* Passage provided *
+++

If filing as a non-U.S. institution in accordance with §240.13d-1(b)(1)(ii)(J), please specify the type of institution: Investment Adviser, Parent Holding Company

 

Item 4.Ownership.

 

Provide the following information regarding the aggregate number and percentage of the class of securities of issuer identified in Item 1.

 

SMTH:    
     
  (a)   Amount beneficially owned: 13,200,375
       
  (b)   Percent of class: 4.93%
       
  (c)   Number of shares as to which such person has:
       
  (i)   Sole power to vote or to direct the vote: 0
       
  (ii)   Shared power to vote or to direct the vote: 13,200,375
       
  (iii)   Sole power to dispose or to direct the disposition of: 0
       
  (iv)  

Shared power to dispose or to direct the disposition of: 13,200,375

       
NAM:    
     
  (a)   Amount beneficially owned: 13,200,375
       
  (b)   Percent of class: 4.93%
       
  (c)   Number of shares as to which such person has:
       
  (i)   Sole power to vote or to direct the vote: 0
       
  (ii)   Shared power to vote or to direct the vote: 13,200,375
       
  (iii)   Sole power to dispose or to direct the disposition of: 0
       
  (iv)   Shared power to dispose or to direct the disposition of: 13,200,375

 

 Page 6 of 9 
 

 

Item 5.Ownership of Five Percent or Less of a Class.

  

If this statement is being filed to report the fact that as of the date hereof the reporting person has ceased to be the beneficial owner of more than five percent of the class of securities, check the following. x

 

Item 6.Ownership of More than Five Percent on Behalf of Another Person.

+++

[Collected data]
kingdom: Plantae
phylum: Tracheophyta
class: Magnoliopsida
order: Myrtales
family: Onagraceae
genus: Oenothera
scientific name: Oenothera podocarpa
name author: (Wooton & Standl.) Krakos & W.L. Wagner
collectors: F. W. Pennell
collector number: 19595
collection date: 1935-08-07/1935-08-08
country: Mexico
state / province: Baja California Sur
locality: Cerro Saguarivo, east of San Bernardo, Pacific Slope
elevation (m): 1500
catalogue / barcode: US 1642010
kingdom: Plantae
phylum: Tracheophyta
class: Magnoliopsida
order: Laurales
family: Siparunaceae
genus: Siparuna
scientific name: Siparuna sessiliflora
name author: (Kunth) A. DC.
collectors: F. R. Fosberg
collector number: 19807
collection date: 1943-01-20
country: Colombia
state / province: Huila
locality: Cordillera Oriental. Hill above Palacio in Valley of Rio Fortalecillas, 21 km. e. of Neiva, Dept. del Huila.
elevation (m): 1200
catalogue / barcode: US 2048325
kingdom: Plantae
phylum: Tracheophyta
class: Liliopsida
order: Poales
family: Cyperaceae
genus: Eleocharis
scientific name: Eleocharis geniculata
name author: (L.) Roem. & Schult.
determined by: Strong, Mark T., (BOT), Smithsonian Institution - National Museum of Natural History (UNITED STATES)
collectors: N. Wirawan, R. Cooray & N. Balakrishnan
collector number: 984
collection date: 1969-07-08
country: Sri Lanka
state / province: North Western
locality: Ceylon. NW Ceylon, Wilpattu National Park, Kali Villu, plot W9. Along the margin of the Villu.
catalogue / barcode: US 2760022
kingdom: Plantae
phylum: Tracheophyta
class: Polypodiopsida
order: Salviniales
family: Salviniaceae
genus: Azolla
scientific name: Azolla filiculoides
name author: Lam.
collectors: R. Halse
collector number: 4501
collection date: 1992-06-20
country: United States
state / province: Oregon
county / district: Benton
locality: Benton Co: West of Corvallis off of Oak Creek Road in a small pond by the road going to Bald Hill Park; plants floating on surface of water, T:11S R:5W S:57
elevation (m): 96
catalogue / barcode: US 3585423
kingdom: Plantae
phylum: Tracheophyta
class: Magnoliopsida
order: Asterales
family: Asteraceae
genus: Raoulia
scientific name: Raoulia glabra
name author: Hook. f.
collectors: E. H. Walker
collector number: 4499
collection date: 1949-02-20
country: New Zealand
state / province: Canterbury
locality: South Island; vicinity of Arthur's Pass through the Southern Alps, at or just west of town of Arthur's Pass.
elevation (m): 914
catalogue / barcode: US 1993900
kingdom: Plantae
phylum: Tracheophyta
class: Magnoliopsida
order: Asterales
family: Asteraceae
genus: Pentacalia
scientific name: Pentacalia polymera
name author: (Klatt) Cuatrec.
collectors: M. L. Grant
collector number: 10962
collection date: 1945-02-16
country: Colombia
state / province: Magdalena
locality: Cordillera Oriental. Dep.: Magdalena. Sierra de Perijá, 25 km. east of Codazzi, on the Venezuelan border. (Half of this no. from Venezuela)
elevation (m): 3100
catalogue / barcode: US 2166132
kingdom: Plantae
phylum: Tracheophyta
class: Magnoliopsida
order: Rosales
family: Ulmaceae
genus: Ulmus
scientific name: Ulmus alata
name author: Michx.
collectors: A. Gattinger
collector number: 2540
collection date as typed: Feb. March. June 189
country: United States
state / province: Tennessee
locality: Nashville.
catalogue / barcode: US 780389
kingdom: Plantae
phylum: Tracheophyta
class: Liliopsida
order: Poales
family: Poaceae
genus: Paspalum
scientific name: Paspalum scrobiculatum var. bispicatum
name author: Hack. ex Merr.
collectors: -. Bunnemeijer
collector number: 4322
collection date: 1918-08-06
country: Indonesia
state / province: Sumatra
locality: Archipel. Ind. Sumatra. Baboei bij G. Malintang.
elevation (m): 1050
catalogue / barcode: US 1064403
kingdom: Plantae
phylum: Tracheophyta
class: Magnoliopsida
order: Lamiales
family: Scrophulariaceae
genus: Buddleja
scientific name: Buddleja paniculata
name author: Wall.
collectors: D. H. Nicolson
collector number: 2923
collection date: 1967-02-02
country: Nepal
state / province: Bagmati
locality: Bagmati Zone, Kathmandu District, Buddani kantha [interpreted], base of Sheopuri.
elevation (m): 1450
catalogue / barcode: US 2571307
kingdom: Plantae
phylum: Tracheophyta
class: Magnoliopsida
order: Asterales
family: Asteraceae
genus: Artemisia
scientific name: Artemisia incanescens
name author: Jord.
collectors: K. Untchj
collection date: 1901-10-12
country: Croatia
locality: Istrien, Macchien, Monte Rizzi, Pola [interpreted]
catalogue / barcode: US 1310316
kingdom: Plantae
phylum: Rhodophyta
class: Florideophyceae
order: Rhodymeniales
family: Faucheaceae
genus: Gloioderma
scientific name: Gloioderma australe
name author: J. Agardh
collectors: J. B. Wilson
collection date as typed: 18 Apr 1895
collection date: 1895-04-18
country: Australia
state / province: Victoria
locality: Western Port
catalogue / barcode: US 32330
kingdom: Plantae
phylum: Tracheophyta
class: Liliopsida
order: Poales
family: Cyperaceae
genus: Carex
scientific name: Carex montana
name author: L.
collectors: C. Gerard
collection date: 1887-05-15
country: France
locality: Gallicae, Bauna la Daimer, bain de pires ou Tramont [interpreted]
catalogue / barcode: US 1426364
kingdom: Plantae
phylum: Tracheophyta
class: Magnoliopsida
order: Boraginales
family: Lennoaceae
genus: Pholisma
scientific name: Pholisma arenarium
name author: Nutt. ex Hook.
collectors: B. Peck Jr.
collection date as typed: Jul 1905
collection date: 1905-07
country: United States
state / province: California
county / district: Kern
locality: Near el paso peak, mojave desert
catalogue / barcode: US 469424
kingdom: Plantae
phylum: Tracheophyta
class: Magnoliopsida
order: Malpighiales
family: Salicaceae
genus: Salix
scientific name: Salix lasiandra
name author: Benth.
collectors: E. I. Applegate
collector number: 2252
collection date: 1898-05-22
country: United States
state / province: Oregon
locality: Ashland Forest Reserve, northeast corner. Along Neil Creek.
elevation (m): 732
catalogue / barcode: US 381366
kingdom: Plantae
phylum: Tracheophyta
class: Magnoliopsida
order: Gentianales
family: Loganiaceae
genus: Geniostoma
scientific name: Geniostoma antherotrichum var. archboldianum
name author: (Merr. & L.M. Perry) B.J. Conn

+++

According to the ownership filing, what percent of the class is beneficially owned by SMTH?

4.93%